───── DATA LISTING ─────

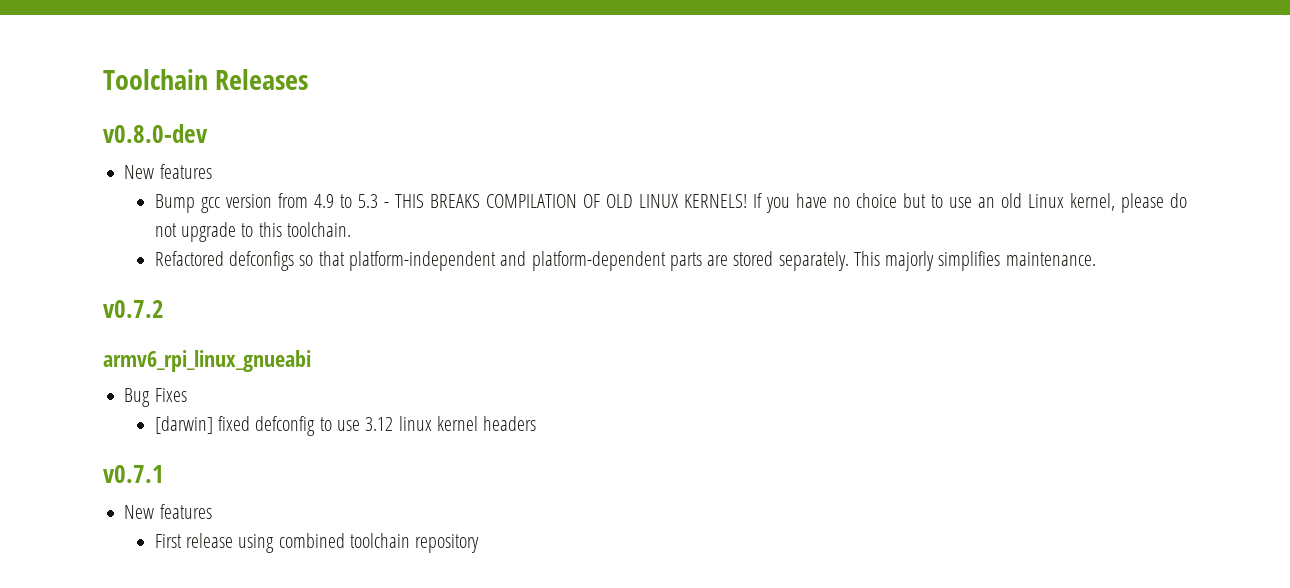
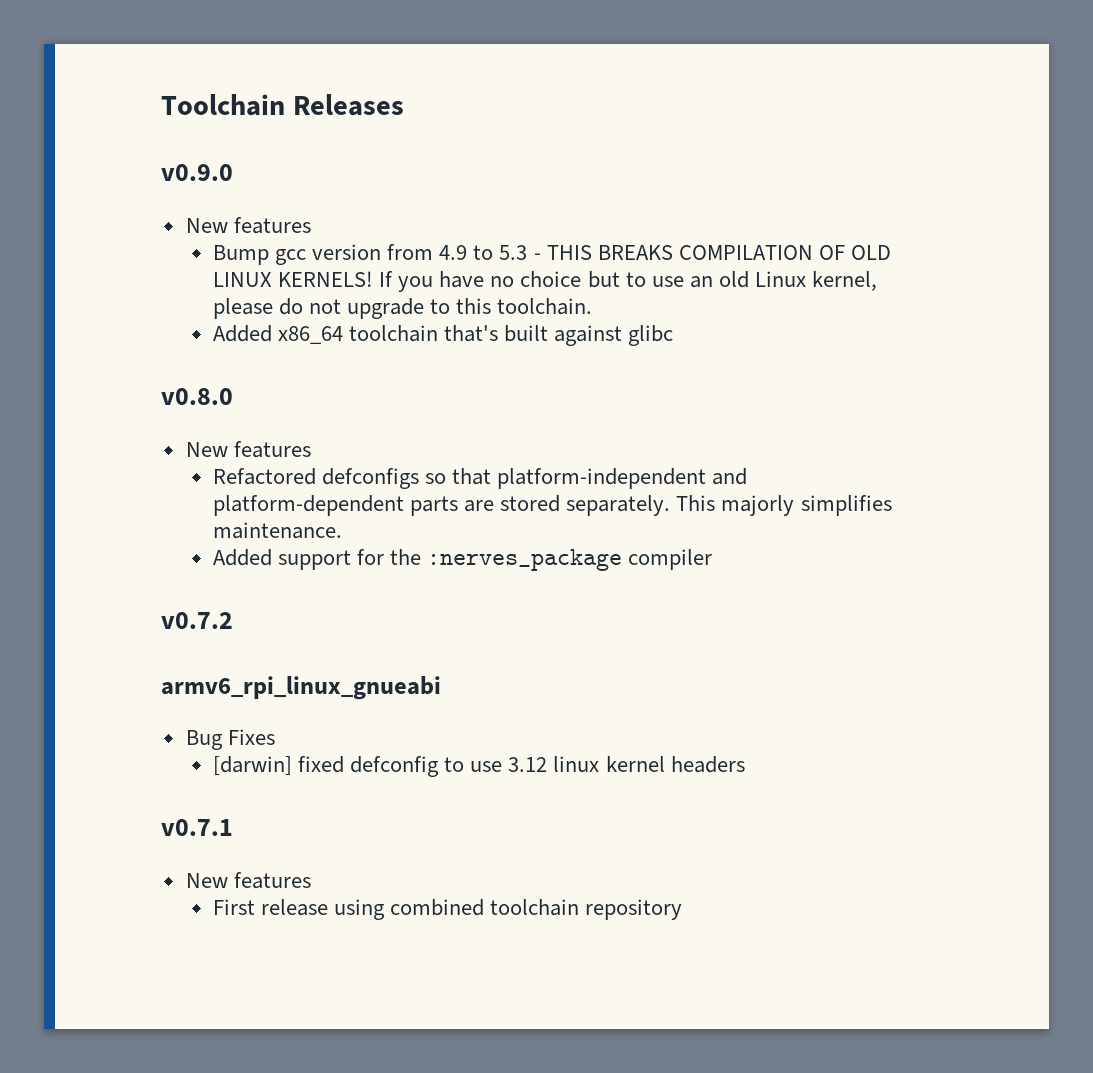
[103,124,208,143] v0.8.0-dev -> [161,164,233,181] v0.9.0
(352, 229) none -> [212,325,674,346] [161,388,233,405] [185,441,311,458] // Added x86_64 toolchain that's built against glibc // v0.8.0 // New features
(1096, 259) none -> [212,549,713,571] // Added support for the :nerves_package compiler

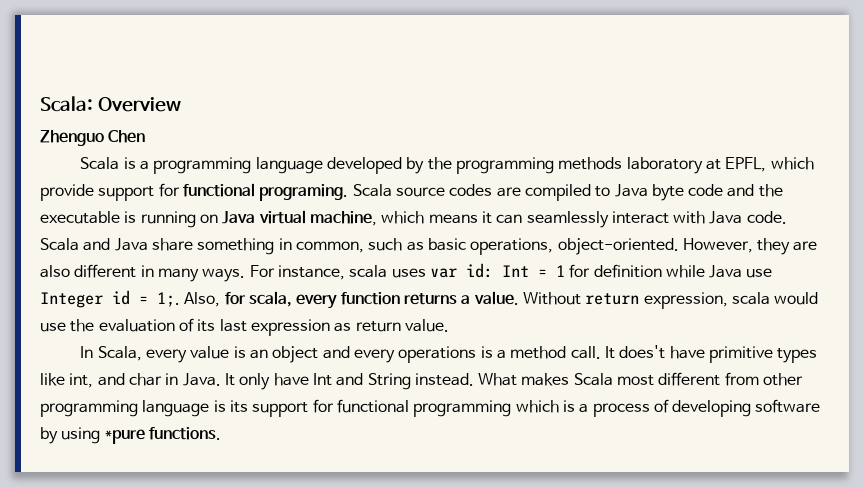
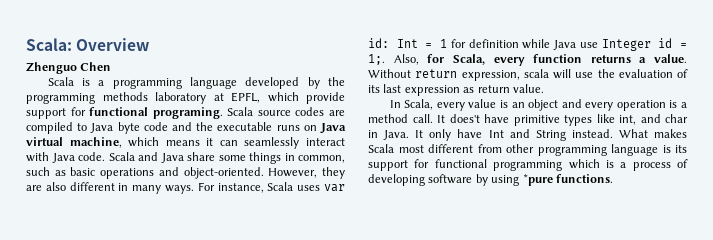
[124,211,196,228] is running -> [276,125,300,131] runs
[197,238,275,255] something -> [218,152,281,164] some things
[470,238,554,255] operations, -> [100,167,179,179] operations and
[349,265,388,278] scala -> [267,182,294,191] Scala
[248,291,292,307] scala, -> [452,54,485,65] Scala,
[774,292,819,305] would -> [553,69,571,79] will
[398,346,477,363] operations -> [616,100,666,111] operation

─────

> _EXERCISE GOAL_
A word-for-word repeat of the lines from the line with "(352, 229) none" to the last line of the data, both ends included and pictures left out, is all that should appear.

> _COMPLETED TASK_
(352, 229) none -> [212,325,674,346] [161,388,233,405] [185,441,311,458] // Added x86_64 toolchain that's built against glibc // v0.8.0 // New features
(1096, 259) none -> [212,549,713,571] // Added support for the :nerves_package compiler

[124,211,196,228] is running -> [276,125,300,131] runs
[197,238,275,255] something -> [218,152,281,164] some things
[470,238,554,255] operations, -> [100,167,179,179] operations and
[349,265,388,278] scala -> [267,182,294,191] Scala
[248,291,292,307] scala, -> [452,54,485,65] Scala,
[774,292,819,305] would -> [553,69,571,79] will
[398,346,477,363] operations -> [616,100,666,111] operation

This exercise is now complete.